TOP34: Die geplanten Freihandels- und Dienstleistungsabkommen TTIP, CETA und TiSA und ihre Auswirkung auf die Kommunale Daseinsvorsorge und die Selbstbestimmung der Stadt Jena
Einreicher Heiko Knopf spricht uns besonders an, weil sich die FDP öffentlich gegen den Antrag geäußert hat. Die Zählgemeinschaft möge sich doch bitte nicht so einig sein in diesem Falle. Ich frage mich, ob das Ignoranz oder Frechheit ist. Immerhin haben wir am Aktionstag am 11.10. in der Fußgängerzone gestanden und Unterschriften gesammelt, während von den Grünen keiner zu sehen war.
Ich kann mir nicht verkneifen, dazu etwas zu sagen – unter anderem, dass ich noch Unterschriftenlisten dabei hätte, falls einer unterschreiben möchte, aber auch, dass man uns gerade eben wieder einen eigenständigen Fraktionsstatus verweigert und damit gerade in die Zweckehe mit der FDP gezwungen hat. Mit der haben wir kommunal durchaus eine Schnittmenge, aber eben nicht immer, und ganz bestimmt nicht bei TTIP. Weswegen wir keine Fraktion sind, obwohl wir damit auf eine Menge Geld und einen Dreiviertelmitarbeiter verzichten.
Der TTIP-kritische Antrag wird mit großer Mehrheit angenommen.

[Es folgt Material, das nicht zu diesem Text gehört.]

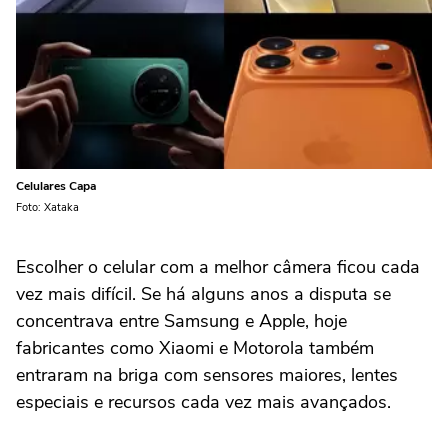
Celulares Capa
Foto: Xataka
Escolher o celular com a melhor câmera ficou cada
vez mais difícil. Se há alguns anos a disputa se
concentrava entre Samsung e Apple, hoje
fabricantes como Xiaomi e Motorola também
entraram na briga com sensores maiores, lentes
especiais e recursos cada vez mais avançados.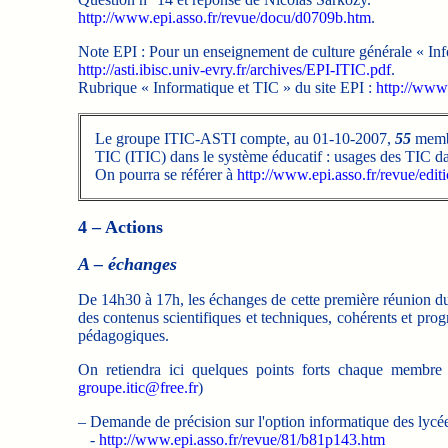
http://www.epi.asso.fr/revue/docu/d0709b.htm
.
Note EPI : Pour un enseignement de culture générale « Inf
http://asti.ibisc.univ-evry.fr/archives/EPI-ITIC.pdf
.
Rubrique « Informatique et TIC » du site EPI :
http://www
Le groupe ITIC-ASTI compte, au 01-10-2007,
55
membre
TIC (ITIC) dans le système éducatif : usages des TIC dan
On pourra se référer à
http://www.epi.asso.fr/revue/edit
4 – Actions
A – échanges
De 14h30 à 17h, les échanges de cette première réunion du gr
des contenus scientifiques et techniques, cohérents et prog
pédagogiques.
On retiendra ici quelques points forts chaque membre 
groupe.itic@free.fr
)
– Demande de précision sur l'option informatique des lycée
-
http://www.epi.asso.fr/revue/81/b81p143.htm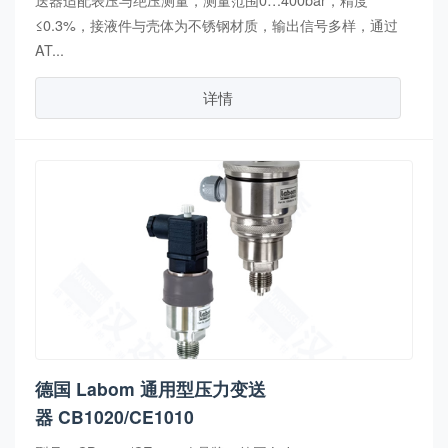
≤0.3%，接液件与壳体为不锈钢材质，输出信号多样，通过
AT...
详情
德国 Labom 通用型压力变送
器 CB1020/CE1010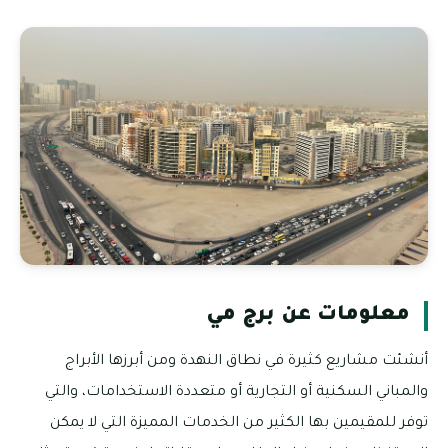
معلومات عن برج مي
أنشئت مشاريع كثيرة في نطاق النهدة ومن أبرزها الأبراج
والمباني السكنية أو التجارية أو متعددة الاستخدامات، والتي
توفر للمقيمين بها الكثير من الخدمات المميزة التي لا يمكن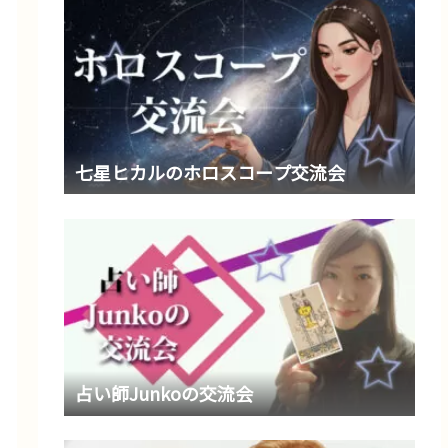
七星ヒカルのホロスコープ交流会
占い師Junkoの交流会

TOP35: Beauftragung des Oberbürgermeisters mit weiteren Prüfungen zur Planung von Frei- und Verkehrsanlagen im Bereich Wagnergasse/Johannisplatz
Wir versuchen zum 4. Mal, diesen Antrag im Interesse der Hauseigentümer und Gewerbetreibenden im Stadtrat anzupreisen. Diesmal wird er immerhin behandelt. Kristian Philler und Denis Peisker erzählen wieder mal das Märchen von der perfekten Einbeziehung – während es schon eine Unterschriftensammlung unter den Gewerbetreibenden gibt, die eine Verschiebung der Baumaßnahme um zwei (!) Jahre fordert. Irgendwie passt das nicht.

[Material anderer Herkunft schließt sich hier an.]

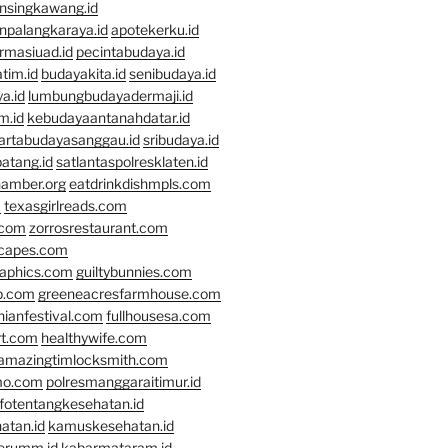
nsingkawang.id
npalangkaraya.id
apotekerku.id
rmasiuad.id
pecintabudaya.id
tim.id
budayakita.id
senibudaya.id
a.id
lumbungbudayadermaji.id
m.id
kebudayaantanahdatar.id
artabudayasanggau.id
sribudaya.id
atang.id
satlantaspolresklaten.id
hamber.org
eatdrinkdishmpls.com
m
texasgirlreads.com
.com
zorrosrestaurant.com
scapes.com
raphics.com
guiltybunnies.com
p.com
greeneacresfarmhouse.com
nianfestival.com
fullhousesa.com
rt.com
healthywife.com
amazingtimlocksmith.com
mo.com
polresmanggaraitimur.id
nfotentangkesehatan.id
atan.id
kamuskesehatan.id
erumm.id
kabarmataram.id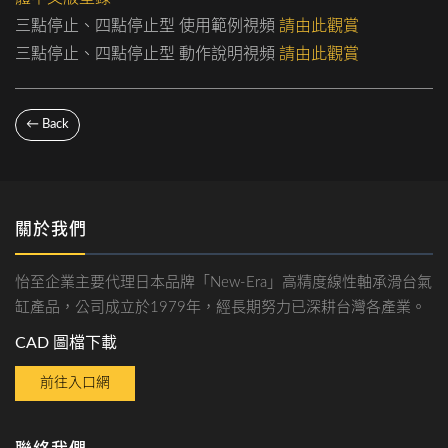
三點停止、四點停止型 使用範例視頻
請由此觀賞
三點停止、四點停止型 動作說明視頻
請由此觀賞
← Back
關於我們
怡至企業主要代理日本品牌「New-Era」高精度線性軸承滑台氣
缸產品，公司成立於1979年，經長期努力已深耕台灣各產業。
CAD 圖檔下載
前往入口網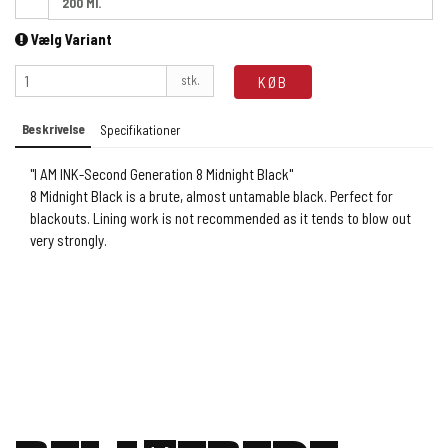
200 Ml.
Vælg Variant
stk.
KØB
Beskrivelse
Specifikationer
"I AM INK-Second Generation 8 Midnight Black"
8 Midnight Black is a brute, almost untamable black. Perfect for
blackouts. Lining work is not recommended as it tends to blow out
very strongly.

Die Vorlage wird 9/20/1 abgelehnt.

TOP36: Vergütung der Kindertagespflege (Tagesmütter)
wird auf Antrag der Linken in drei Ausschüsse verwiesen – einstimmig.

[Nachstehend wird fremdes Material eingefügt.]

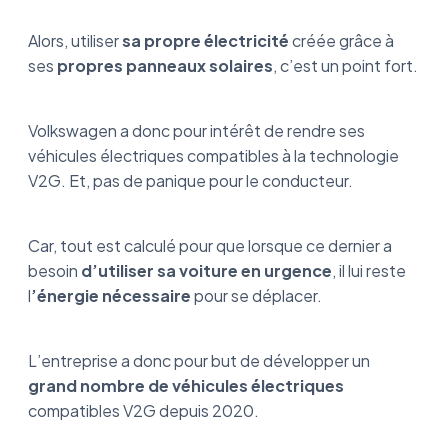
Alors, utiliser
sa propre électricité
créée grâce à
ses
propres panneaux solaires
, c’est un point fort.
Volkswagen a donc pour intérêt de rendre ses
véhicules électriques compatibles à la technologie
V2G. Et, pas de panique pour le conducteur.
Car, tout est calculé pour que lorsque ce dernier a
besoin
d’utiliser sa voiture en urgence
, il lui reste
l
’énergie nécessaire
pour se déplacer.
L’entreprise a donc pour but de développer un
grand nombre de véhicules électriques
compatibles V2G depuis 2020.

TOP37: Städtischer Zuschuss an Fraktionen / Gruppen
Die Einreicher der FDP sind beide verhindert und bitten deshalb, den Antrag in die nächste Sitzung zu verschieben. Dem wird zugestimmt.
Damit ist die Sitzung kurz nach 20:00 beendet.

Ein Gutes gab es (mal abgesehen von der Freude, eine Büttenrede zur Geschlechtergerechtigkeit halten zu dürfen) an diesem Abend: Mit der endgültigen Ausschussbesetzung habe ich ab sofort zwei ordentliche sachkundige Bürger im Sozial- und Stadtentwicklungsausschuss: Robert Manigk und Frank Cebulla, zwei Mitstreiter aus der AG Kommunalpolitik.
Und am Montag reichen wir die nächste Beschlussvorlage ein.